A teoria de que o sol do Nordeste amolece o miolo do cérebro das pessoas foi provada por mim mesmo. Lá em casa o galo tinha preguiça de cantar. Ele colocava o despertador às 4h porque, às cinco, ia se abanar na sombra de uma mangueira – porque não aguentava mais o calor. Tive de fugir de lá. Motivo? Uma cabeça arrancada a tiro. Deus matou o sujeito que fez o que não devia. Levei a culpa. Vim me esconder na Cidade Sorriso.

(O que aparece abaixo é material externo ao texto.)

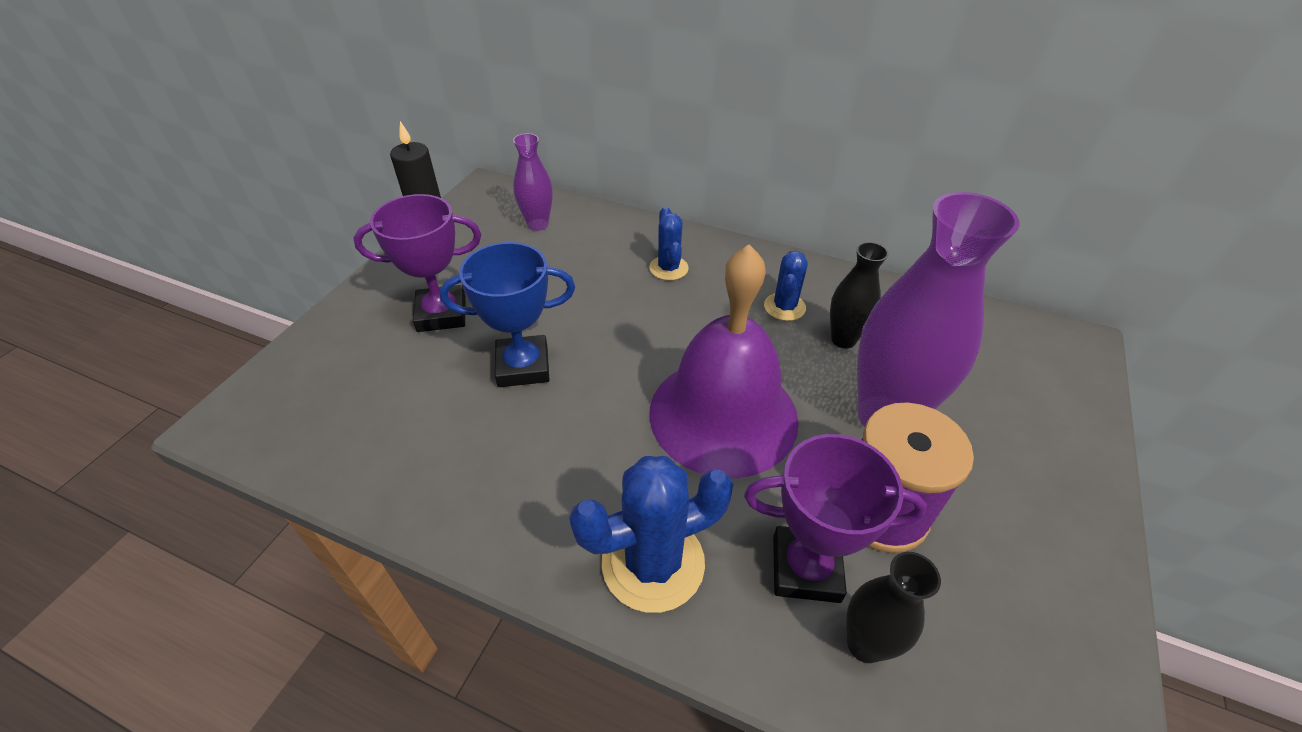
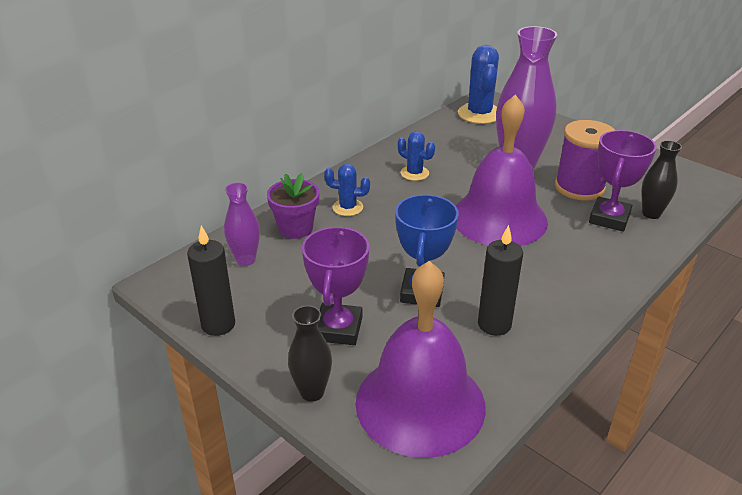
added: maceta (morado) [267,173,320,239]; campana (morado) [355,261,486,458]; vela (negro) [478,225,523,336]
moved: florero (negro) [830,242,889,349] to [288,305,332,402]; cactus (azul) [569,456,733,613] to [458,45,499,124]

Cheguei aqui com os dentes de fora, apesar de as rapaduras terem estragado alguns deles. Para quem morava em casa de taipa, uma de madeira, marrom, com janelas e lambrequins branquinhos, parecia coisa de sonho. No primeiro inverno coloquei o colchão para dormir no quintal porque dentro de casa fazia mais frio. Mas, com o tempo, me acostumei. Gostei das baixas temperaturas. Aprendi a gostar. Me faz mais ativo, principalmente depois do banho gelado logo de manhã – e pensar. Pensei então que a saudade que tenho do meu pedaço de terra e do meu povo é grande, mas vou ficando por aqui, apesar de ter notado que aqui tem gente mais fria do que encontrei dentro daquela casinha pequenina. Quando desceu o mapa, meu miolo estava derretido. Congelou assim. Fiquei desse jeitinho.